This necessitates using an image size that is not too large to be too computationally intensive to train, but large enough to fully fit reasonably
sized structures, i.e., drug-like small molecules, into the image. Although structures themselves can be large the individual atoms and their relative connectivity may be contained within a small number of pixels regardless of the size of the overall structure. Thus, scaling an image too aggressively will result in important information being lost. To train a neural network that can work with both low and high quality images, we utilized an image size of 256x256 and scaled images to fit within this size constraint (bond
lengths resulting in approximately the 3-12 pixels range). Training a neural network over higher resolution images is an interesting research direction and may improve results, but was here left for future work.
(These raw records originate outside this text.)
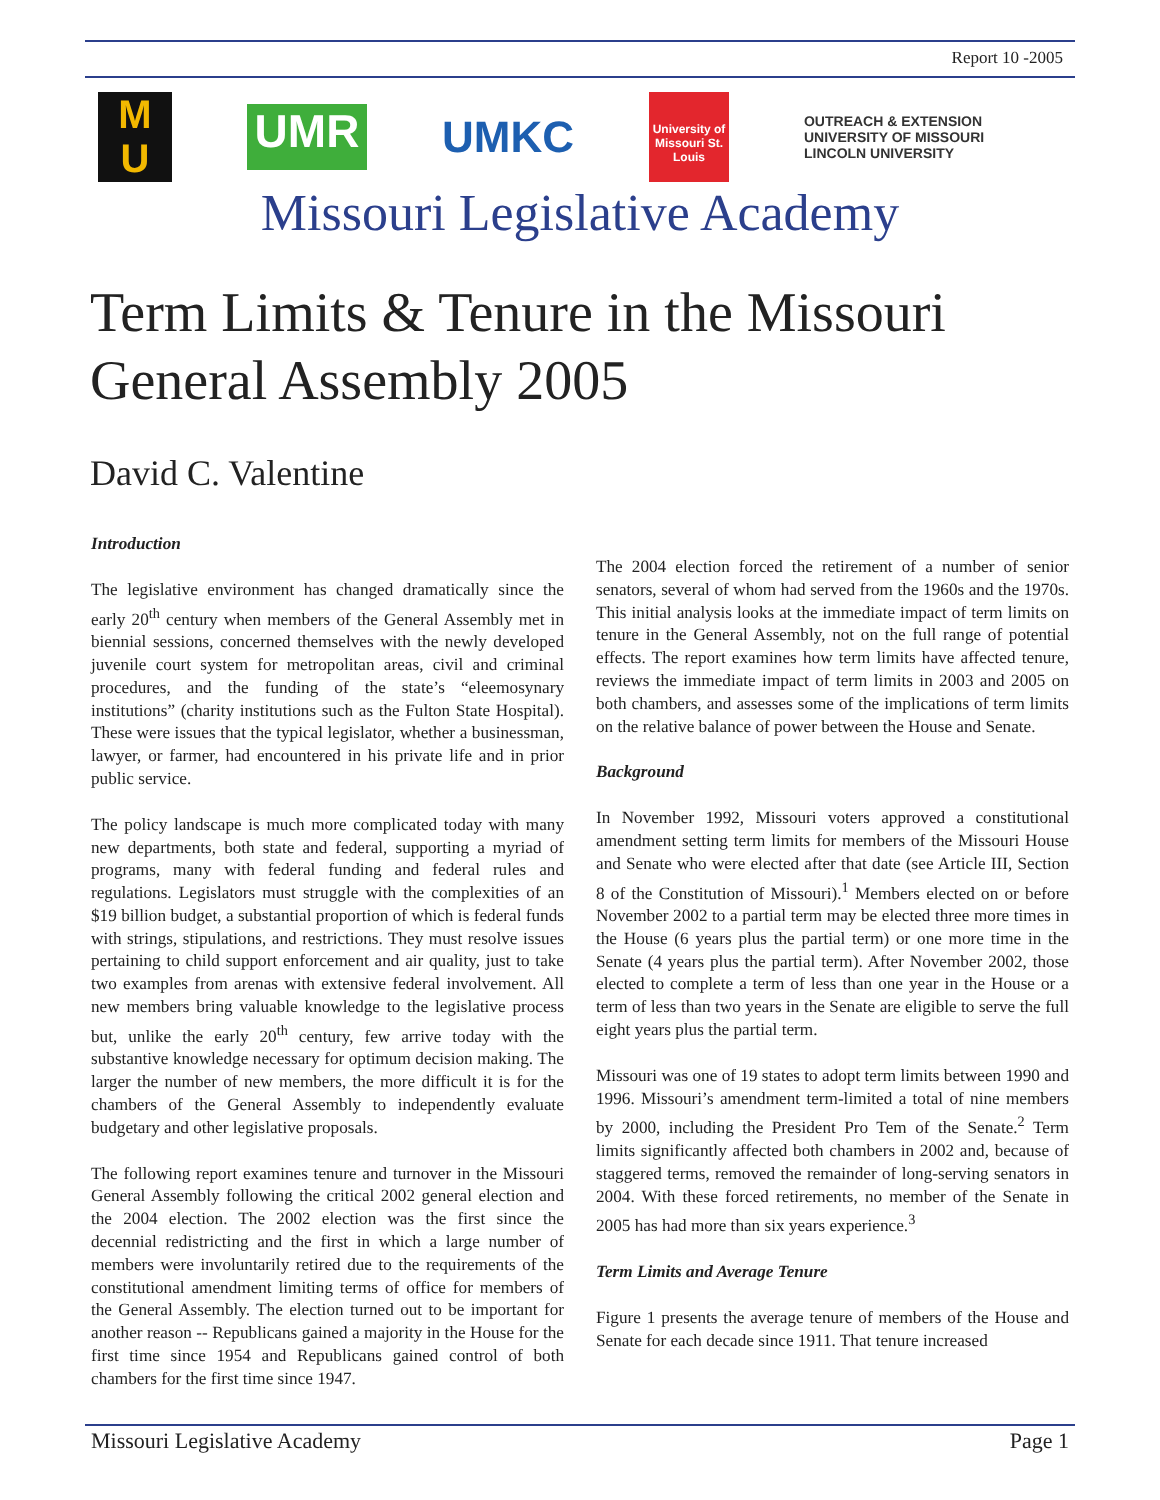Report 10 -2005
M
U
UMR
UMKC
University of Missouri St. Louis
OUTREACH & EXTENSION
UNIVERSITY OF MISSOURI
LINCOLN UNIVERSITY
Missouri Legislative Academy
Term Limits & Tenure in the Missouri
General Assembly 2005
David C. Valentine
Introduction
The legislative environment has changed dramatically since the early 20<sup>th</sup> century when members of the General Assembly met in biennial sessions, concerned themselves with the newly developed juvenile court system for metropolitan areas, civil and criminal procedures, and the funding of the state’s “eleemosynary institutions” (charity institutions such as the Fulton State Hospital). These were issues that the typical legislator, whether a businessman, lawyer, or farmer, had encountered in his private life and in prior public service.
The policy landscape is much more complicated today with many new departments, both state and federal, supporting a myriad of programs, many with federal funding and federal rules and regulations. Legislators must struggle with the complexities of an $19 billion budget, a substantial proportion of which is federal funds with strings, stipulations, and restrictions. They must resolve issues pertaining to child support enforcement and air quality, just to take two examples from arenas with extensive federal involvement. All new members bring valuable knowledge to the legislative process but, unlike the early 20<sup>th</sup> century, few arrive today with the substantive knowledge necessary for optimum decision making. The larger the number of new members, the more difficult it is for the chambers of the General Assembly to independently evaluate budgetary and other legislative proposals.
The following report examines tenure and turnover in the Missouri General Assembly following the critical 2002 general election and the 2004 election. The 2002 election was the first since the decennial redistricting and the first in which a large number of members were involuntarily retired due to the requirements of the constitutional amendment limiting terms of office for members of the General Assembly. The election turned out to be important for another reason -- Republicans gained a majority in the House for the first time since 1954 and Republicans gained control of both chambers for the first time since 1947.
The 2004 election forced the retirement of a number of senior senators, several of whom had served from the 1960s and the 1970s. This initial analysis looks at the immediate impact of term limits on tenure in the General Assembly, not on the full range of potential effects. The report examines how term limits have affected tenure, reviews the immediate impact of term limits in 2003 and 2005 on both chambers, and assesses some of the implications of term limits on the relative balance of power between the House and Senate.
Background
In November 1992, Missouri voters approved a constitutional amendment setting term limits for members of the Missouri House and Senate who were elected after that date (see Article III, Section 8 of the Constitution of Missouri).<sup>1</sup> Members elected on or before November 2002 to a partial term may be elected three more times in the House (6 years plus the partial term) or one more time in the Senate (4 years plus the partial term). After November 2002, those elected to complete a term of less than one year in the House or a term of less than two years in the Senate are eligible to serve the full eight years plus the partial term.
Missouri was one of 19 states to adopt term limits between 1990 and 1996. Missouri’s amendment term-limited a total of nine members by 2000, including the President Pro Tem of the Senate.<sup>2</sup> Term limits significantly affected both chambers in 2002 and, because of staggered terms, removed the remainder of long-serving senators in 2004. With these forced retirements, no member of the Senate in 2005 has had more than six years experience.<sup>3</sup>
Term Limits and Average Tenure
Figure 1 presents the average tenure of members of the House and Senate for each decade since 1911. That tenure increased
Missouri Legislative Academy Page 1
화학 구조는 크기가 크게 다르며 일부는 원자가 몇 개 밖에없는 작은 조각부터 천연물 또는 펩타이드 서열을 포함한 매우 큰 구조까지 다양합니다.
이렇게하려면 너무 크지 않아서 학습하기에 너무 계산 집약적이지 않지만 합리적으로 완전히 맞출 수있을만큼 충분히 큰 이미지 크기를 사용해야합니다.
크기의 구조, 즉 약물과 같은 작은 분자를 이미지에 삽입합니다. 구조 자체가 클 수 있지만 개별 원자와 상대적 연결은 전체 구조의 크기에 관계없이 적은 수의 픽셀 내에 포함될 수 있습니다. 따라서 이미지를 너무 공격적으로 조정하면 중요한 정보가 손실 될 수 있습니다. 저품질 이미지와 고품질 이미지 모두에서 작동 할 수있는 신경망을 훈련시키기 위해 256x256의 이미지 크기를 사용하고이 크기 제한 (결합
길이는 약 3-12 픽셀 범위가됩니다.) 고해상도 이미지를 통해 신경망을 훈련하는 것은 흥미로운 연구 방향이며 결과를 개선 할 수 있지만 향후 작업을 위해 여기에 남겨 두었습니다.
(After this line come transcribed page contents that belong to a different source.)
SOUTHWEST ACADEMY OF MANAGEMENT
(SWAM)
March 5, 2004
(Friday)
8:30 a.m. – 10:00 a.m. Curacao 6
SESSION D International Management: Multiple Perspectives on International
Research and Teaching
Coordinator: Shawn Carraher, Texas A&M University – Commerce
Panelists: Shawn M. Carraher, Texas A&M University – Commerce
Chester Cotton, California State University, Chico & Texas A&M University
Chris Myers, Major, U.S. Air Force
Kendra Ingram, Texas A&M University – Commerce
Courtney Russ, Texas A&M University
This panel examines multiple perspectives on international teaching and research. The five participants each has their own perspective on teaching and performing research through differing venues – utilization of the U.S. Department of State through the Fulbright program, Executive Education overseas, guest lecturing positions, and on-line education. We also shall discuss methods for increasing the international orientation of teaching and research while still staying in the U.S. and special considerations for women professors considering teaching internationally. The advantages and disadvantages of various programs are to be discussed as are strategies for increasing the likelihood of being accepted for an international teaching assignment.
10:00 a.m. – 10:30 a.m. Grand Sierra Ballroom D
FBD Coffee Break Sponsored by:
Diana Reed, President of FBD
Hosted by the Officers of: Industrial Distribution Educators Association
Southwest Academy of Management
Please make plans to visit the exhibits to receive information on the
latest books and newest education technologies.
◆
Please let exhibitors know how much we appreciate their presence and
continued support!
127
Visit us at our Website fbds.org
To ensure that the training data contained a variety of molecular image styles we used three separate datasets, each sampled uniformly during training. Additionally, we focused on drug-like molecules and imposed the following restrictions while preparing data and training the model:
● Structures with a SMILES length of 21-100 characters (a range that covers most drug-like small
molecules) were included, all others removed.
● Attachment placeholders of the format R1, R2, R3, etc., were included but other forms of
placeholder notation were not included.
● Enumeration fragments were not predicted or attached to the parent structure.
● Salts were removed and each image was assumed to contain only one structure.
● All SMILES were kekulized and canonicalized.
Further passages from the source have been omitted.